Binance smart chain üzerine inşa edilen LEXIT platformu; sanat eseri, müzik, kitap, video, koleksiyon, oyun, kaynak kodu ve icatları (telif hakkı alınmış veya patentli herhangi bir fikri mülkiyeti) NFT’ye dönüştürüyor. Ayrıca, bu NFT’leri DeFi likidite havuzları aracılığıyla herkesin kullanımına sunuyor. Bu sayede NFT ve DeFi’ı bir araya getiriyor. LEXIT’in bir pazar yeri değil, bir launchpad olmasının da bir nedeni var. Gerçek sanat, video veya yazılım kodunun NFT’lerini yapmıyor, bunun yerine IP’yi token haline getiriyor ve onu birden fazla tokene bölerek yaratıcıların eserlerini desteklemek için gereken fonları toplamasını sağlıyor. Aynı zamanda LEXIT’in DeFi havuzları sadece kendi tokenlerine de açık olmayacak, herhangi bir harici proje, bir LEXIT DeFi havuzu oluşturabilecek ve ardından coin veya token’larını LEXIT’te kullanılabilir hale getirmek için likidite sağlayabilecek. LEXIT likidite havuz yöneticileri, havuzun likiditesinin en az %5’ini stake ederek çeşitli LEXIT NFT’ler arasından seçim yapabiliyor olacak. Kurucusu; LEXIT’in yaptığı erişim sağlamaktır, diyor. Yaratıcılar için sermayeye erişim ve destekçiler için yatırım fırsatlarına erişim. DeFi ve NFT konseptlerini bir araya getiren platformun geleceğini izlemekte fayda var.

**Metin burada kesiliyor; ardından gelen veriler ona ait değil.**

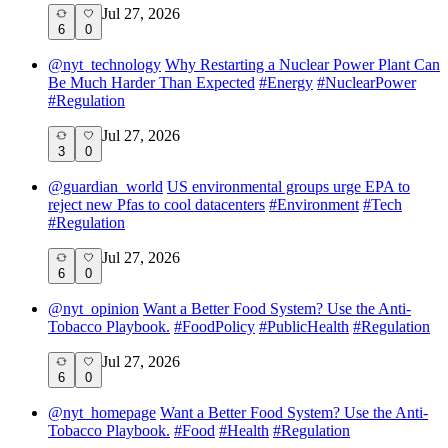
Jul 27, 2026
6
0
@
nyt_technology
Why Restarting a Nuclear Power Plant Can
Be Much Harder Than Expected
#
Energy
#
NuclearPower
#
Regulation
Jul 27, 2026
3
0
@
guardian_world
US environmental groups urge EPA to
reject new Pfas to cool datacenters
#
Environment
#
Tech
#
Regulation
Jul 27, 2026
6
0
@
nyt_opinion
Want a Better Food System? Use the Anti-
Tobacco Playbook.
#
FoodPolicy
#
PublicHealth
#
Regulation
Jul 27, 2026
6
0
@
nyt_homepage
Want a Better Food System? Use the Anti-
Tobacco Playbook.
#
Food
#
Health
#
Regulation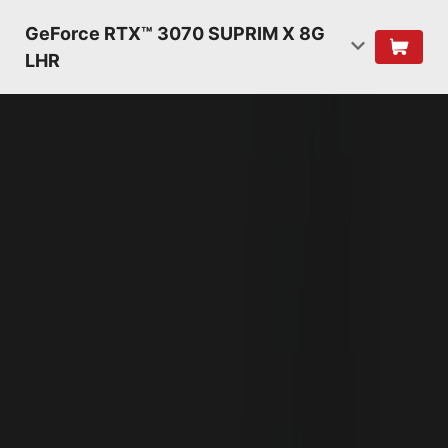
GeForce RTX™ 3070 SUPRIM X 8G
LHR
NVIDIA AMPERE
ARCHITECTURE
2ND GENERATION
RT CORES
2X THROUGHPUT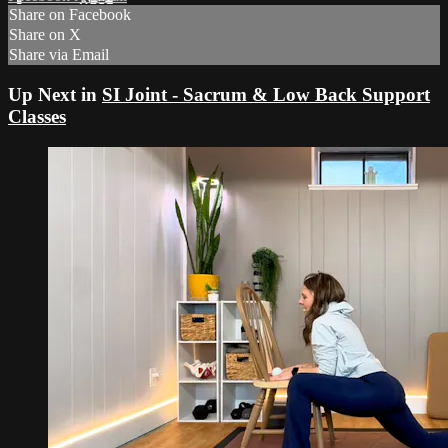
Share on Facebook
Share on X
Share via Email
Up Next in
SI Joint - Sacrum & Low Back Support
Classes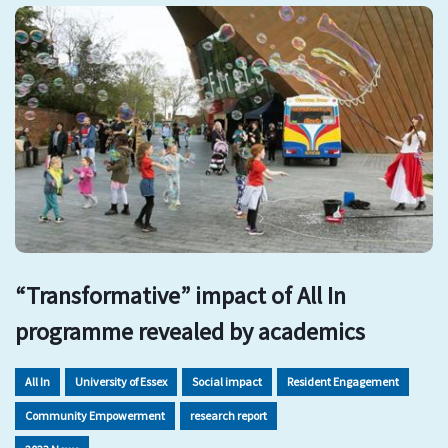
“Transformative” impact of All In
programme revealed by academics
All In
University of Essex
Social impact
Resident Engagement
Community Empowerment
research report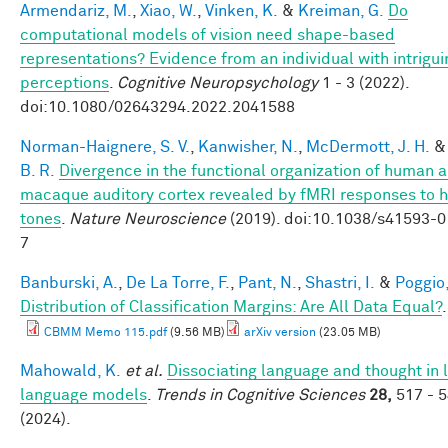
Armendariz, M.
,
Xiao, W.
,
Vinken, K.
&
Kreiman, G.
Do
computational models of vision need shape-based
representations? Evidence from an individual with intrigui
perceptions
.
Cognitive Neuropsychology
1 - 3 (2022).
doi:10.1080/02643294.2022.2041588
Norman-Haignere, S. V.
,
Kanwisher, N.
,
McDermott, J. H.
B. R.
Divergence in the functional organization of human 
macaque auditory cortex revealed by fMRI responses to 
tones
.
Nature Neuroscience
(2019). doi:10.1038/s41593-
7
Banburski, A.
,
De La Torre, F.
,
Pant, N.
,
Shastri, I.
&
Poggio,
Distribution of Classification Margins: Are All Data Equal?
CBMM Memo 115.pdf
(9.56 MB)
arXiv version
(23.05 MB)
Mahowald, K.
et al.
Dissociating language and thought in 
language models
.
Trends in Cognitive Sciences
28,
517 - 
(2024).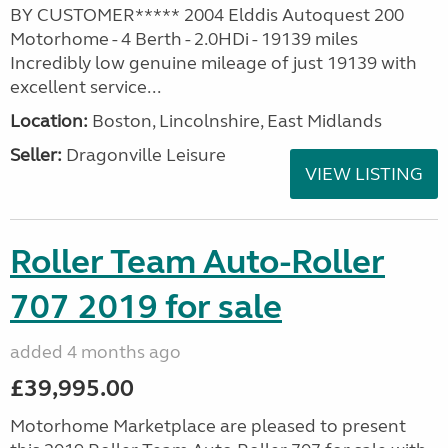
BY CUSTOMER***** 2004 Elddis Autoquest 200
Motorhome - 4 Berth - 2.0HDi - 19139 miles
Incredibly low genuine mileage of just 19139 with
excellent service...
Location:
Boston, Lincolnshire, East Midlands
Seller:
Dragonville Leisure
VIEW LISTING
Roller Team Auto-Roller
707 2019 for sale
added 4 months ago
£39,995.00
Motorhome Marketplace are pleased to present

Bu projelere ek olarak birkaç değerlendirilmesi gereken projeden daha bahsedeceğim. İlk olarak, piyasada NFT’lerin trade edildiği DEX’ler bulunuyor, bunlardan en çok bilineni ise dijital sanat NFT’lerinin bulunduğu Rarible. Rarible, A serisinde 14.2 milyon dolar yatırım aldı. Başka bir örnek olarak gerçek dünyadaki varlıklar ile DeFi arasında köprü kuran Tinlake bulunuyor, amacı NFT ve Defi konseptlerini birleştirerek bankasız likiditeye ulaşmayı sağlamak. NFTfi ise kullanıcıların NFT’lerini diğerlerine kiralamayı sağlıyor. Bunların dışında Aavegotchi’den bahsedebiliriz, bu da DeFi’ı oyunlaştırarak NFT’lerle para kazanılmasını sağlayan bir proje. Oyun içinde Aave aToken’larının stake edildiği NFT’ler bulunuyor(Aavegotchi Hayaletleri). Hayaletlerin görsellerinde ise özellikleri saklı.
NFT’ler, güvenlikleri ve nadir olmaları nedeniyle değerli kabul edilen emsalsiz kriptografik token’lardır. DeFi finansal ürünlerle birlikte, bu tokenlar kullanılarak benzersiz finansal hizmetler oluşturulabilir. Bu yazıda bahsedilen heyecanlı projeler ile birlikte daha hangi ilginç projelerin ortaya çıktığını gözlemleyeceğiz.